Abortions in Minnesota experienced a significant increase of 20% in 2022, as revealed in a report released by the Minnesota Department of Health (MDH).
This sharp rise comes on the heels of new abortion laws passed by lawmakers during the 2023 session, removing restrictions on abortion throughout pregnancy and repealing long-standing abortion laws, including portions of the reporting law that governs the release of the MDH data.
Cathy Blaeser, co-executive director of Minnesota Citizens Concerned for Life (MCCL), expressed concern over the situation.
“Many other states have reasonable protections for unborn children and their mothers. But not Minnesota,” Blaeser said. “Lawmakers here have enshrined abortion-up-to-birth and repealed common sense laws like informed consent for women and a program providing real alternatives to abortion for those in need.

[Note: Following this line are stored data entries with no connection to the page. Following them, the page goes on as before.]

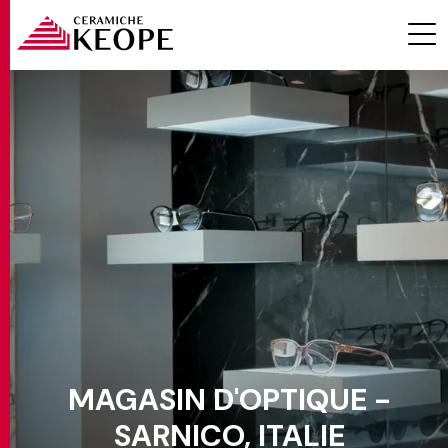
PROJETS
MAGAZINE
MAGASIN D'OPTIQUE -
CONTACTS
SARNICO, ITALIE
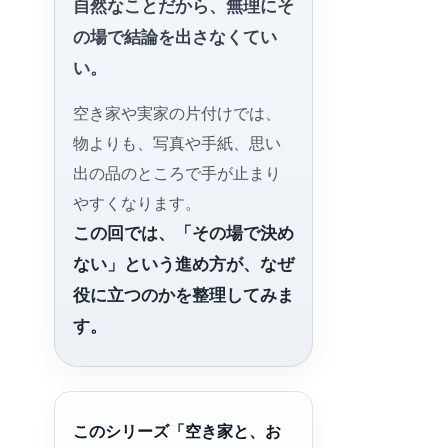
自然なことだから、無理にそ
の場で結論を出さなくてい
い。
空き家や実家の片付けでは、
物よりも、写真や手紙、思い
出の品のところで手が止まり
やすくなります。
この回では、「その場で決め
ない」という進め方が、なぜ
役に立つのかを整理してみま
す。
このシリーズ「空き家と、お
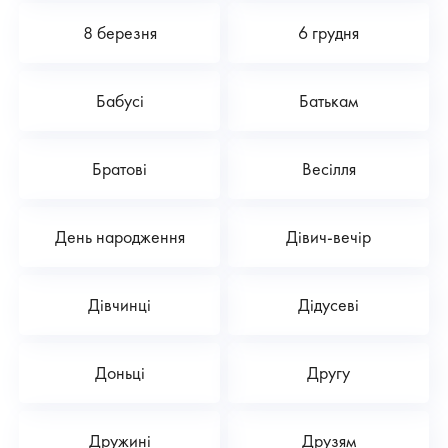
8 березня
6 грудня
Бабусі
Батькам
Братові
Весілля
День народження
Дівич-вечір
Дівчинці
Дідусеві
Доньці
Другу
Дружині
Друзям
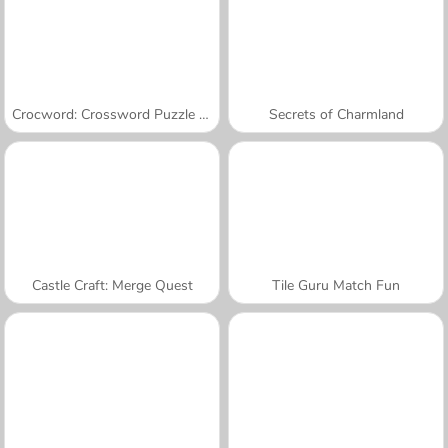
Crocword: Crossword Puzzle Game
Secrets of Charmland
Castle Craft: Merge Quest
Tile Guru Match Fun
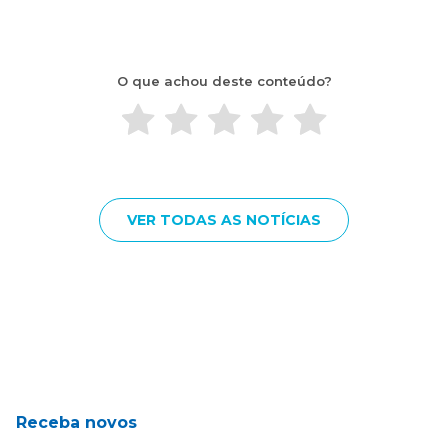
O que achou deste conteúdo?
VER TODAS AS NOTÍCIAS
Receba novos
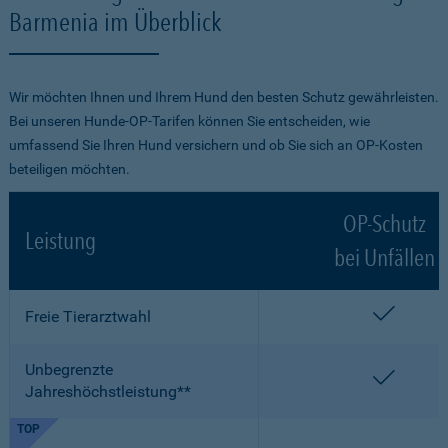
Barmenia im Überblick
Wir möchten Ihnen und Ihrem Hund den besten Schutz gewährleisten.
Bei unseren Hunde-OP-Tarifen können Sie entscheiden, wie
umfassend Sie Ihren Hund versichern und ob Sie sich an OP-Kosten
beteiligen möchten.
OP-Schutz
Leistung
bei Unfällen
enthalt
Freie Tierarztwahl
Unbegrenzte
enthalt
Jahreshöchstleistung**
TOP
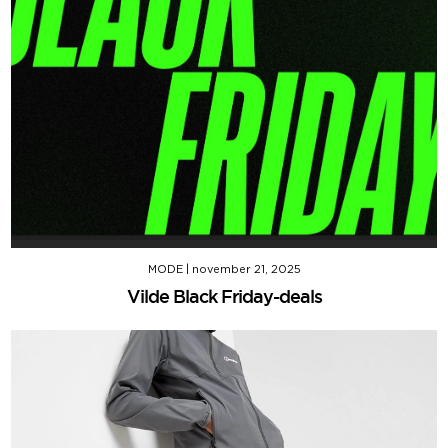
MODE
|
november 21, 2025
Vilde Black Friday-deals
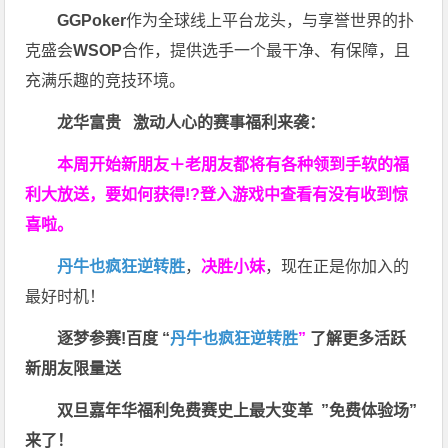
GGPoker
作为全球线上平台龙头，与享誉世界的扑
克盛会
WSOP
合作，提供选手一个最干净、有保障，且
充满乐趣的竞技环境。
龙华富贵 激动人心的赛事福利来袭：
本周开始新朋友＋老朋友都将有各种领到手软的福
利大放送，要如何获得!?登入游戏中查看有没有收到惊
喜啦。
丹牛也疯狂逆转胜
，
决胜小妹
，现在正是你加入的
最好时机！
逐梦参赛!百度 “
丹牛也疯狂逆转胜
”
了解更多
活跃
新朋友限量送
双旦嘉年华福利
免费赛史上最大变革
”免费体验场”
来了！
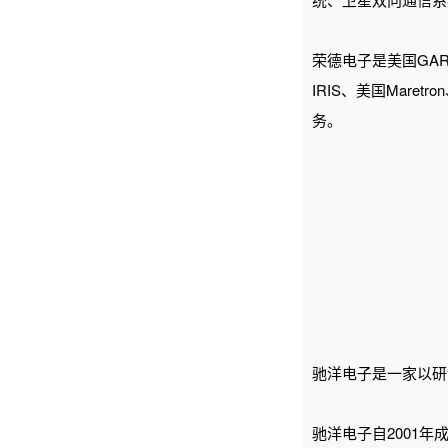
荣德电子是美国GARM
IRIS、美国Mare
务。
驰洋电子是一家以研
驰洋电子
自2001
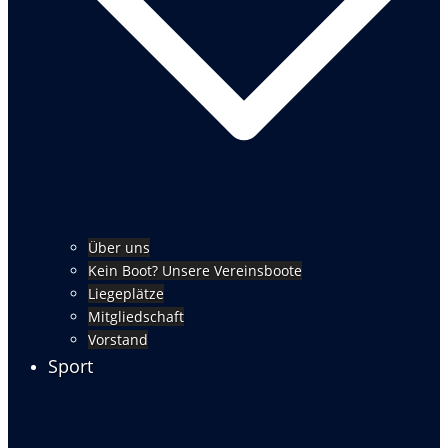
Über uns
Kein Boot? Unsere Vereinsboote
Liegeplätze
Mitgliedschaft
Vorstand
Sport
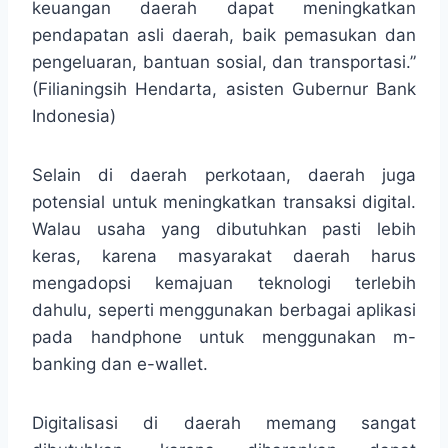
keuangan daerah dapat meningkatkan
pendapatan asli daerah, baik pemasukan dan
pengeluaran, bantuan sosial, dan transportasi.”
(Filianingsih Hendarta, asisten Gubernur Bank
Indonesia)
Selain di daerah perkotaan, daerah juga
potensial untuk meningkatkan transaksi digital.
Walau usaha yang dibutuhkan pasti lebih
keras, karena masyarakat daerah harus
mengadopsi kemajuan teknologi terlebih
dahulu, seperti menggunakan berbagai aplikasi
pada handphone untuk menggunakan m-
banking dan e-wallet.
Digitalisasi di daerah memang sangat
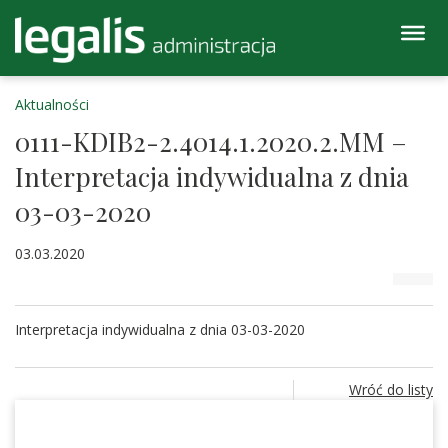
Aktualności
0111-KDIB2-2.4014.1.2020.2.MM –
Interpretacja indywidualna z dnia
03-03-2020
03.03.2020
Interpretacja indywidualna z dnia 03-03-2020
Wróć do listy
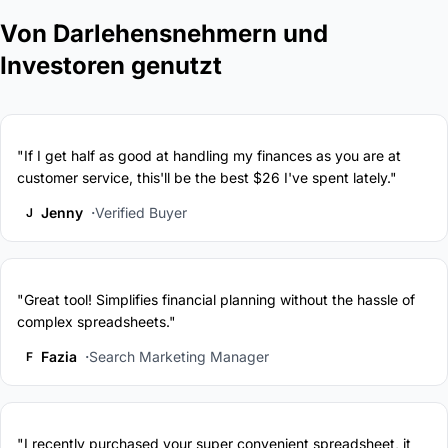
Von Darlehensnehmern und
Investoren genutzt
"If I get half as good at handling my finances as you are at
customer service, this'll be the best $26 I've spent lately."
Jenny
Verified Buyer
J
"Great tool! Simplifies financial planning without the hassle of
complex spreadsheets."
Fazia
Search Marketing Manager
F
"I recently purchased your super convenient spreadsheet, it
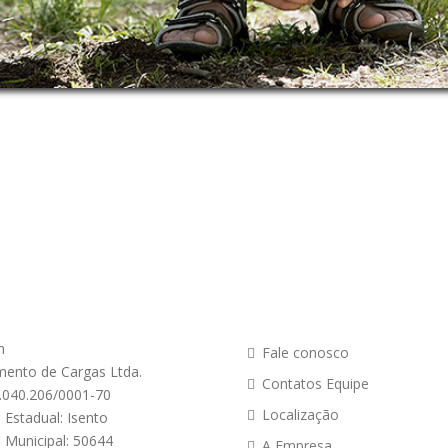
s
cadastrais
Acesso
rápido
n
Fale conosco
mento de Cargas Ltda.
Contatos Equipe
.040.206/0001-70
Localização
o Estadual: Isento
o Municipal: 50644
A Empresa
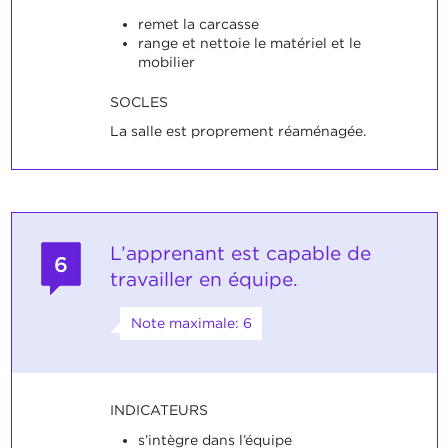
remet la carcasse
range et nettoie le matériel et le
mobilier
SOCLES
La salle est proprement réaménagée.
L’apprenant est capable de
6
travailler en équipe.
Note maximale: 6
INDICATEURS
s’intègre dans l’équipe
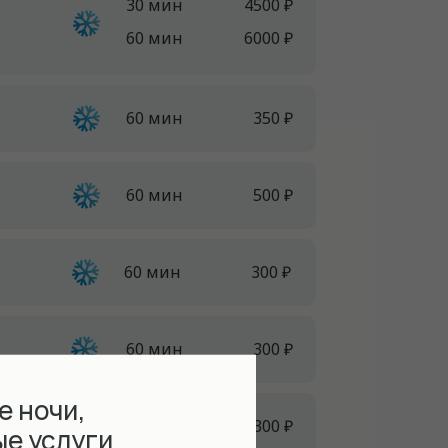
30 мин
4500 ₽
60 мин
6000 ₽
60 мин
350 ₽
60 мин
500 ₽
60 мин
300 ₽
60 мин
300 ₽
е ночи,
1 день
300 ₽
ые услуги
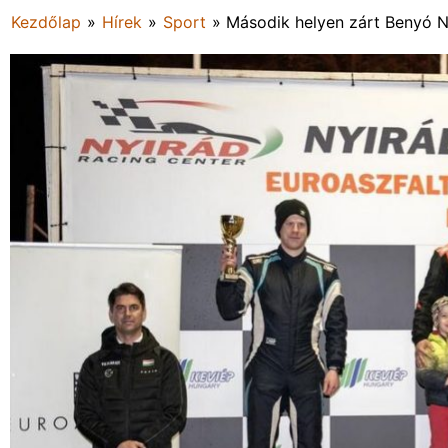
Kezdőlap
»
Hírek
»
Sport
»
Második helyen zárt Benyó 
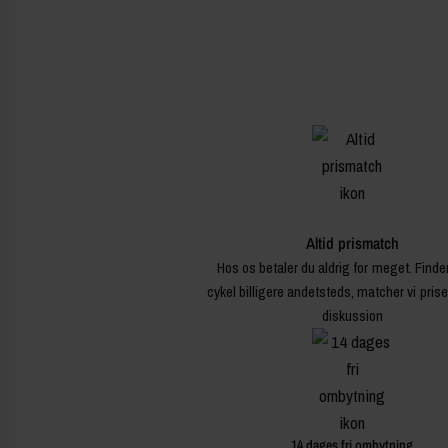
Altid prismatch
Hos os betaler du aldrig for meget. Finde
cykel billigere andetsteds, matcher vi pris
diskussion
14 dages fri ombytning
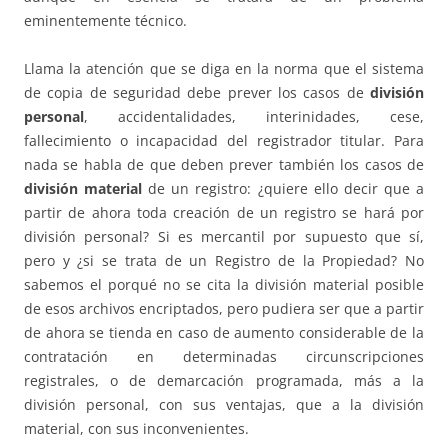
eminentemente técnico.
Llama la atención que se diga en la norma que el sistema
de copia de seguridad debe prever los casos de
división
personal
, accidentalidades, interinidades, cese,
fallecimiento o incapacidad del registrador titular. Para
nada se habla de que deben prever también los casos de
división material
de un registro: ¿quiere ello decir que a
partir de ahora toda creación de un registro se hará por
división personal? Si es mercantil por supuesto que sí,
pero y ¿si se trata de un Registro de la Propiedad? No
sabemos el porqué no se cita la división material posible
de esos archivos encriptados, pero pudiera ser que a partir
de ahora se tienda en caso de aumento considerable de la
contratación en determinadas circunscripciones
registrales, o de demarcación programada, más a la
división personal, con sus ventajas, que a la división
material, con sus inconvenientes.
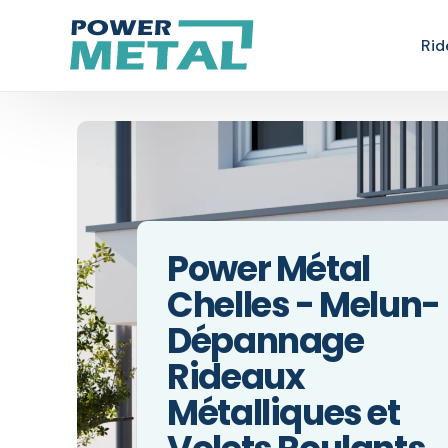
Rid
Ent
Rép
Déb
Power Métal
Mot
Chelles - Melun-
Dép
Dépannage
Ins
Rideaux
Métalliques et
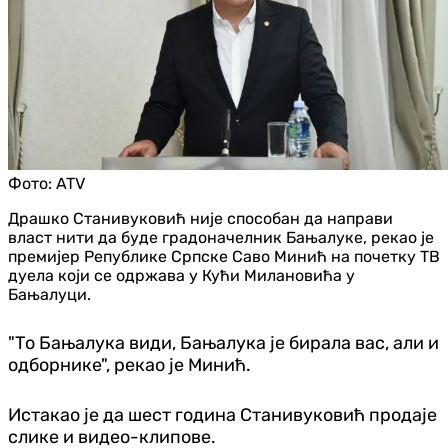
Фото:
ATV
Драшко Станивуковић није способан да направи
власт нити да буде градоначелник Бањалуке, рекао је
премијер Републике Српске Саво Минић на почетку ТВ
дуела који се одржава у Кући Милановића у
Бањалуци.
"То Бањалука види, Бањалука је бирала вас, али и
одборнике", рекао је Минић.
Истакао је да шест година Станивуковић продаје
слике и видео-клипове.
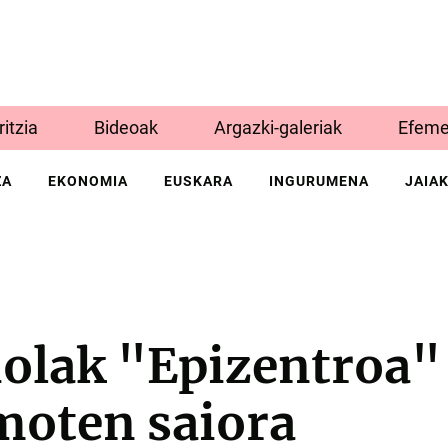
Iritzia
Bideoak
Argazki-galeriak
Efeme
ZA
EKONOMIA
EUSKARA
INGURUMENA
JAIA
olak "Epizentroa" 
moten saiora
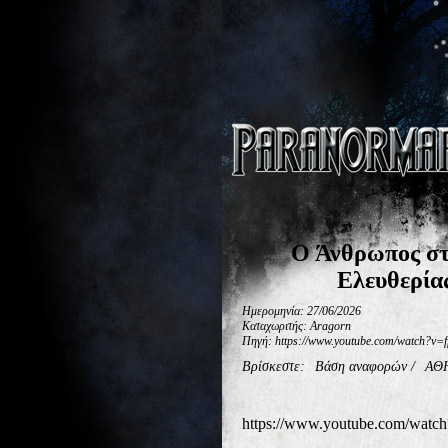
Ο Άνθρωπος στ
Ελευθερία
Ημερομηνία: 27/06/2026
Καταχωριτής: Aragorn
Πηγή: https://www.youtube.com/watch?v
Βρίσκεστε:
Βάση αναφορών
/
ΑΘ
https://www.youtube.com/wat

Women and children will pay the price for this extremism.”
The report revealed that the total number of abortions in 2022 reached 12,175, marking the highest figure since 2009 and defying a long-term downward trend observed between 1980 and 2015, where abortions dropped by 48 percent, MCCL said.
Notably, “independent physicians” saw the most substantial increase in abortions in 2022, which MCCL believes may be attributed to the rise of telemedicine abortions, allowing women to receive abortion pills via mail without in-person doctor’s visits.
Additionally, the number of abortions performed on non-Minnesota residents doubled from the previous year, with over 2,000 such cases. The estimated abortion rate among Minnesota residents also experienced an increase.
MCCL said in a press release that drug-induced abortions accounted for 61% of all abortions in 2022, consistent with the previous year. The report also indicated that 294 abortions were performed at or after 20 weeks gestation, reflecting a 33% increase from 2021. Furthermore, there were 831 dilation and evacuation abortions, marking a 36% increase.
Approximately 41% of abortions, including 48% of those performed on Minnesota residents, were funded by taxpayers, MCCL said.
Regarding the reasons cited for seeking an abortion, 60% of women mentioned not wanting children at that time, while 12% cited economic reasons. A small fraction of abortions, less than 1%, were reported as resulting from rape or incest, consistent with previous years.
The press release from MCCL stated that future MDH reports will no longer include comprehensive data, omitting crucial factors that influence women’s decisions to have abortions, as well as information about infants who survive abortions and what is done to care for those who survive.
According to the MDH report, there were no reported cases of born-alive infants in 2022, in contrast to the five reported cases in 2021. Last session, the legislature also repealed a requirement for doctors to “preserve the life and health of the born alive infant.”
Blaeser expressed concerns about the repercussions of these legislative actions.
“The actions of lawmakers figure to increase abortions even more, including late abortions, and to obscure some of this information from the public,” she said. “But Minnesotans don’t want our state to be a place of unlimited abortion, where babies and their mothers don’t get the protections, support, and love that they need. We must be better than this.”